Time to Honor a New Version of ‘the Few’
By George O’Brien
There have been more than a few references to World War II during the COVID-19 crisis, and with good reason. Actually, several reasons.
Like that war itself, the fight against the virus is a truly global conflict with a number of ‘fronts,’ if you will, and all kinds of references to the ‘front lines’ of this pandemic. But there’s more, including everything from comparisons to life on the so-called home front to the need to create another “arsenal of democracy,” as Franklin Roosevelt called the effort to produce everything that was needed to properly fight that global war.
Here’s one more, and it’s certainly poignant. It was almost 80 years ago (Aug. 20, 1940 was the specific date) when Winston Churchill uttered those famous words, “never in the field of human conflict was so much owed by so many to so few.”
He was referring, of course, to the pilots of the Royal Air Force (RAF), who were, in many ways, all that stood between England and capitulation to Germany. Churchill’s remarks, often quoted and misquoted over the ensuring decades, have been etched onto everything from statues to refrigerator magnets (I know, because I have one — a magnet, not a statue).
And those pilots came to known simply — and famously — as ‘the few.’
We recall, or should recall, Churchill, his words, and those pilots, because in the face of the COVID-19 crisis, there is a new ‘few.’ They are the healthcare workers on those aforementioned front lines of this crisis. There are far more of them than there were RAF pilots in 1940, to be sure, but the analogy works.
And so do Churchill’s words. Perhaps never have so many owed so much to so few.
Indeed, there’s a reason why people in Spain, Italy, and now some parts of this country can be seen on those videos making their way around the internet, opening their apartment windows and the front doors to their homes and clapping for the people who are not just fighting to save lives, but risking their own lives in the process.
There are many emerging heroes in this COVID-19 fight — from those who donate food to the hungry to those who bring some form of companionship to those shuttered inside; from the governors fighting for ventilators to the parents simply trying to help educate their children at home.
But the real heroes are the first responders and those at the hospitals, nursing homes, triage centers, testing operations, and emergency rooms.
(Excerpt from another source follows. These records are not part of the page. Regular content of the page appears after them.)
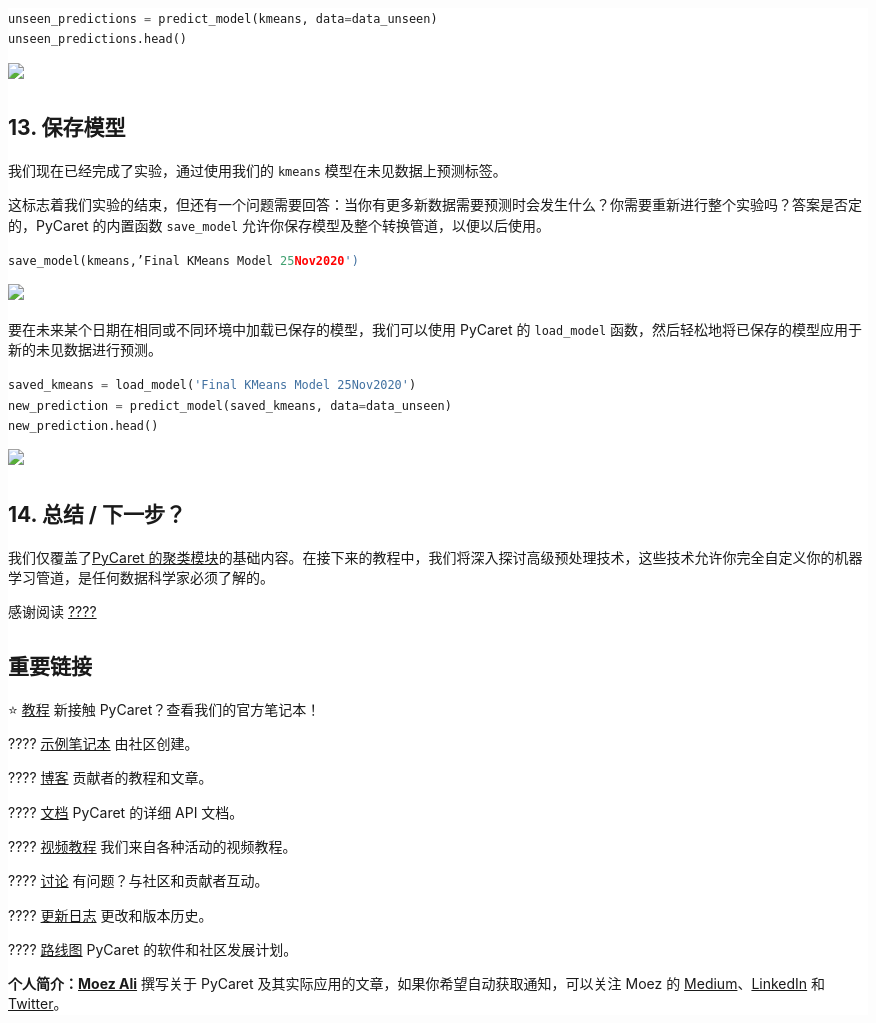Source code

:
 ```py
unseen_predictions = predict_model(kmeans, data=data_unseen)
unseen_predictions.head()
```

![](../Images/14fa23d37e3c645e04793c92363e0030.png)

## 13\. 保存模型

我们现在已经完成了实验，通过使用我们的 `kmeans` 模型在未见数据上预测标签。

这标志着我们实验的结束，但还有一个问题需要回答：当你有更多新数据需要预测时会发生什么？你需要重新进行整个实验吗？答案是否定的，PyCaret 的内置函数 `save_model` 允许你保存模型及整个转换管道，以便以后使用。

```py
save_model(kmeans,’Final KMeans Model 25Nov2020')
```

![](../Images/3b14666198f4b9c49ae4b1e0f3452094.png)

要在未来某个日期在相同或不同环境中加载已保存的模型，我们可以使用 PyCaret 的 `load_model` 函数，然后轻松地将已保存的模型应用于新的未见数据进行预测。

```py
saved_kmeans = load_model('Final KMeans Model 25Nov2020')
new_prediction = predict_model(saved_kmeans, data=data_unseen)
new_prediction.head()
```

![](../Images/0ce9c1393adb9775cd1b9cfa72d698c8.png)

## 14\. 总结 / 下一步？

我们仅覆盖了[PyCaret 的聚类模块](https://pycaret.readthedocs.io/en/latest/api/clustering.html)的基础内容。在接下来的教程中，我们将深入探讨高级预处理技术，这些技术允许你完全自定义你的机器学习管道，是任何数据科学家必须了解的。

感谢阅读 [????](https://emojipedia.org/folded-hands/)

## 重要链接

⭐ [教程](https://github.com/pycaret/pycaret/tree/master/tutorials) 新接触 PyCaret？查看我们的官方笔记本！

???? [示例笔记本](https://github.com/pycaret/pycaret/tree/master/examples) 由社区创建。

???? [博客](https://github.com/pycaret/pycaret/tree/master/resources) 贡献者的教程和文章。

???? [文档](https://pycaret.readthedocs.io/en/latest/index.html) PyCaret 的详细 API 文档。

???? [视频教程](https://www.youtube.com/channel/UCxA1YTYJ9BEeo50lxyI_B3g) 我们来自各种活动的视频教程。

???? [讨论](https://github.com/pycaret/pycaret/discussions) 有问题？与社区和贡献者互动。

????️ [更新日志](https://github.com/pycaret/pycaret/blob/master/CHANGELOG.md) 更改和版本历史。

???? [路线图](https://github.com/pycaret/pycaret/issues/1756) PyCaret 的软件和社区发展计划。

**个人简介：[Moez Ali](https://www.linkedin.com/in/profile-moez/)** 撰写关于 PyCaret 及其实际应用的文章，如果你希望自动获取通知，可以关注 Moez 的 [Medium](https://medium.com/@moez-62905)、[LinkedIn](https://www.linkedin.com/in/profile-moez/) 和 [Twitter](https://twitter.com/moezpycaretorg1)。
They’re risking their own health to care for those in need. And they’re doing it, in many cases, without the needed equipment, during long shifts, and at a time when many providers are actually asking them to take pay cuts as those facilities suffer steep losses in revenue.
And this is just the beginning of the crisis.
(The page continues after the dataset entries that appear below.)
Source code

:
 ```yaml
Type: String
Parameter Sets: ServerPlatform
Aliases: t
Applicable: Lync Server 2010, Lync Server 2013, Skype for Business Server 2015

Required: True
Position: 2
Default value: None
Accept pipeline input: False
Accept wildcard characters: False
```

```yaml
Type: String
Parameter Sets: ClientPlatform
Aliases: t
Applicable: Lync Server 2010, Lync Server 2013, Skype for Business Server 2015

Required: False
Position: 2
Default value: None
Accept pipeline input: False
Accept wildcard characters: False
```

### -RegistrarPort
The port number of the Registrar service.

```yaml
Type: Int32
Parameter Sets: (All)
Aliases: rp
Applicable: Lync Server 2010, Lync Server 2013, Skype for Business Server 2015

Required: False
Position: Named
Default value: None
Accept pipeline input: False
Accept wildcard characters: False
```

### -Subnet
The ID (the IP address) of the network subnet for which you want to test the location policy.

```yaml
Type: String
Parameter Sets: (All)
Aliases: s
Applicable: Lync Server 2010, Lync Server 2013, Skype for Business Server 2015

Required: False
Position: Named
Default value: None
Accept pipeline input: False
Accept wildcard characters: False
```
There’s been a temptation in the past to perhaps take this country’s — and this region’s — healthcare services and providers for granted. They have always been there for us when we’ve needed them. If the COVID-19 pandemic has taught us anything — and it will teach us a lot before this is over — it’s that we should never take these men and women for granted.
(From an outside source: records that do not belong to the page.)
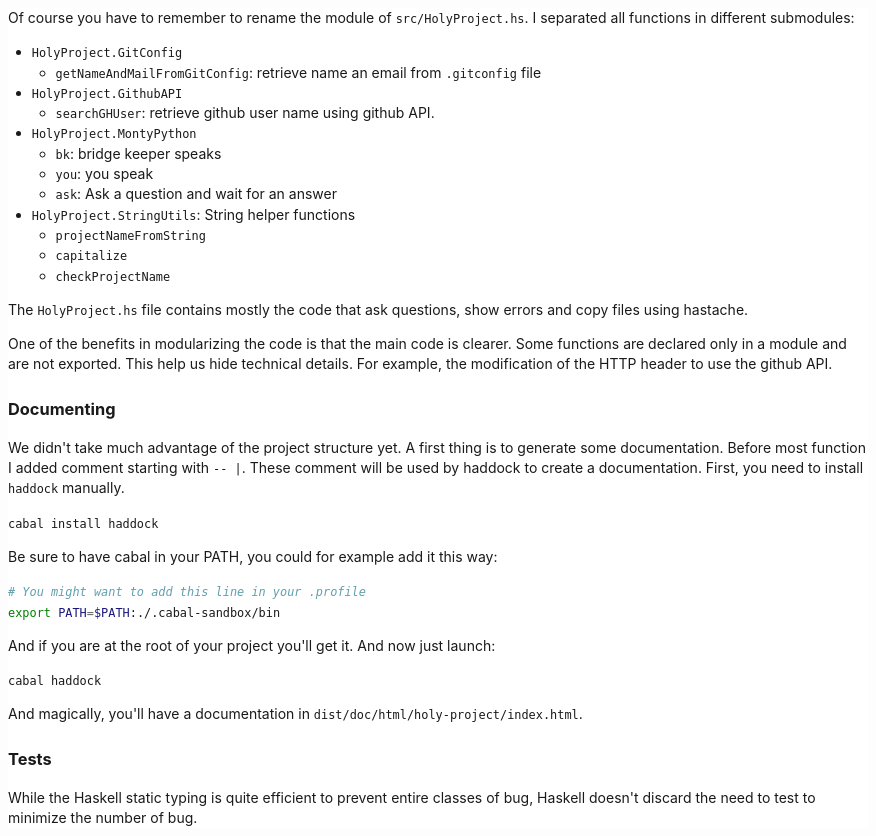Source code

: Of course you have to remember to rename the module of `src/HolyProject.hs`.
I separated all functions in different submodules:

- `HolyProject.GitConfig`
    - `getNameAndMailFromGitConfig`: retrieve name an email from `.gitconfig` file
- `HolyProject.GithubAPI`
    - `searchGHUser`: retrieve github user name using github API.
- `HolyProject.MontyPython`
    - `bk`: bridge keeper speaks
    - `you`: you speak
    - `ask`: Ask a question and wait for an answer
- `HolyProject.StringUtils`: String helper functions
    - `projectNameFromString`
    - `capitalize`
    - `checkProjectName`

The `HolyProject.hs` file contains mostly the code that ask questions,
show errors and copy files using hastache.

One of the benefits in modularizing the code is that the main code is clearer.
Some functions are declared only in a module and are not exported.
This help us hide technical details.
For example, the modification of the HTTP header to use the github API.

### Documenting

We didn't take much advantage of the project structure yet.
A first thing is to generate some documentation.
Before most function I added comment starting with `-- |`.
These comment will be used by haddock to create a documentation.
First, you need to install `haddock` manually.


``` bash
cabal install haddock
```

Be sure to have cabal in your PATH, you could for example add it this way:

``` bash
# You might want to add this line in your .profile
export PATH=$PATH:./.cabal-sandbox/bin
```

And if you are at the root of your project you'll get it.
And now just launch:

``` bash
cabal haddock
```

And magically, you'll have a documentation in
`dist/doc/html/holy-project/index.html`.


### Tests

While the Haskell static typing is quite efficient to prevent entire classes
of bug, Haskell doesn't discard the need to test to minimize the number of bug.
For many reasons, we should be clapping, hanging signs of thanks and encouragement, and bringing hot meals to these people every day, not just during a pandemic.
As we continue to draw both parallels to and inspiration from World War II, it’s time to put a fresh spin on perhaps the most famous speech of the war.
Our healthcare workers are now the ‘few,’ and all of us owe them all a great deal.
George O’Brien is the editor of HCN.